Challenging Super Bowl comparisons for Vegas
For Q1, Wynn Resorts reported $1.7bn in operating revenue, down $162.5m in comparison to the same period last year (Q1 2024: $1.86bn), while net income stood at $72.7m (2024: $144.2m).
Casino revenue in the quarter dropped to $1.04bn (2024: $1.12bn), rooms revenue declined to $274.5m (2024: $327.4m), food and beverage revenue fell to $249.9m (2024: $266.9m) and entertainment, retail and other revenue came in at $135.6m (2024: $147.1m).
Every one of the operator’s properties underwent a year-over-year operating revenue decline in Q1. Las Vegas operations revenue dropped by $11.3m to $625.3m (2024: $636.5m), while Encore Boston Harbor revenue fell by $8.6m to $209.2m (2024: $217.8m).
In Macau, Wynn Palace revenue decreased by $51m to $535.9m (2024: $586.9m), while Wynn Macau revenue declined by $81.8m to $330m (2024: $411.7m).
Wynn Resorts’ adjusted property EBITDAR in Q1 was $532.9m, down $113.6m YoY (2024: $646.5m). Per property, Las Vegas operations adjusted property EBITDAR fell by $22.9m to $223.4m (2024: $246.3m), while Encore Boston Harbor adjusted property EBITDAR dropped by $5.7m to $57.5m (2024: $63.1m).
In Macau, Wynn Palace adjusted property EBITDAR declined by $40.5m to $161.9m (2024: $202.4m), while Wynn Macau adjusted property EBITDAR decreased by $47m to $90.2m (2024: $137.2m).
Despite the decline, Billings was positive when speaking about the results, spotlighting challenging YoY comparisons in Las Vegas after the city hosted the Super Bowl in February 2024.
The CEO stated: “Our first quarter results reflect continued strength throughout our business. In Las Vegas, where we recently celebrated the resort’s 20th anniversary, the team delivered healthy results against a record prior year comparison, which reflected the Las Vegas Super Bowl.
“In Macau, while VIP hold negatively impacted results, we held market share in our expected range, and announced an increased dividend from Wynn Macau, Limited, reflecting the strong free cash flow generated by the business.”
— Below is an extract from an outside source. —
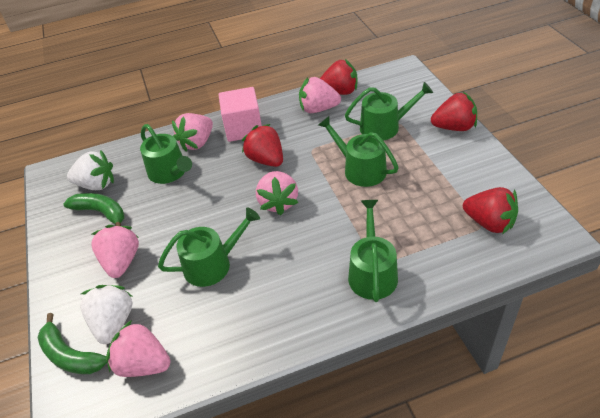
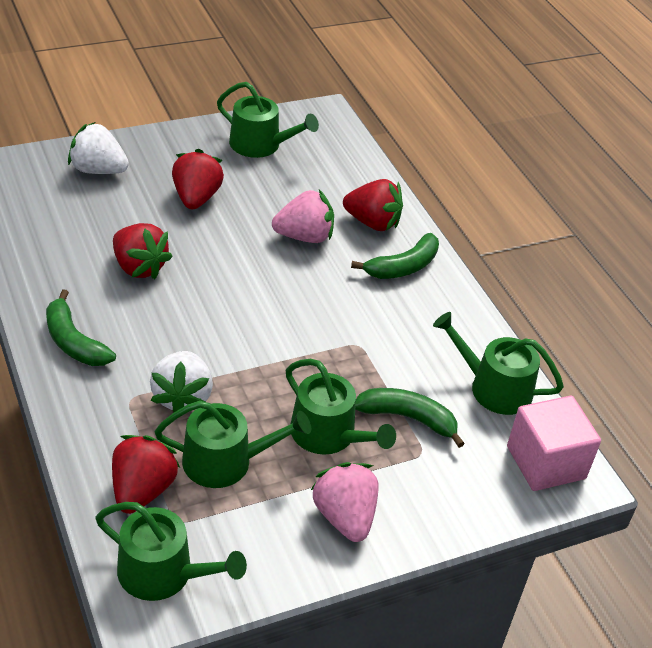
green banana: [38,313,108,374] [64,193,124,226] = 2 -> [46,289,116,366] [351,233,439,279] [355,388,465,448] = 3
pink strawberry: [91,225,139,278] [106,320,171,377] [172,113,213,152] [256,171,298,215] [299,77,341,113] = 5 -> [272,190,334,243] [311,462,379,542] = 2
Wynn Al Marjan Island 2027
Wynn Resorts added that it contributed $51.2m of cash into the 40%-owned joint venture that is constructing the Wynn Al Marjan Island development in the United Arab Emirates, which is expected to open in 2027. Its life-to-date cash contributions currently stand at $682.9m.
Billings said: “Construction of our growth project in the UAE, Wynn Al Marjan Island, continued to advance with the hotel tower reaching the forty-seventh floor.
“At the same time, we continued to return capital to shareholders through our regular quarterly dividend and the repurchase of $200m of stock in the quarter.”
As of 31 March 2025, Wynn Resorts’ cash and cash equivalents totalled $2.07bn, while its total current and long-term debt outstanding was $10.55bn.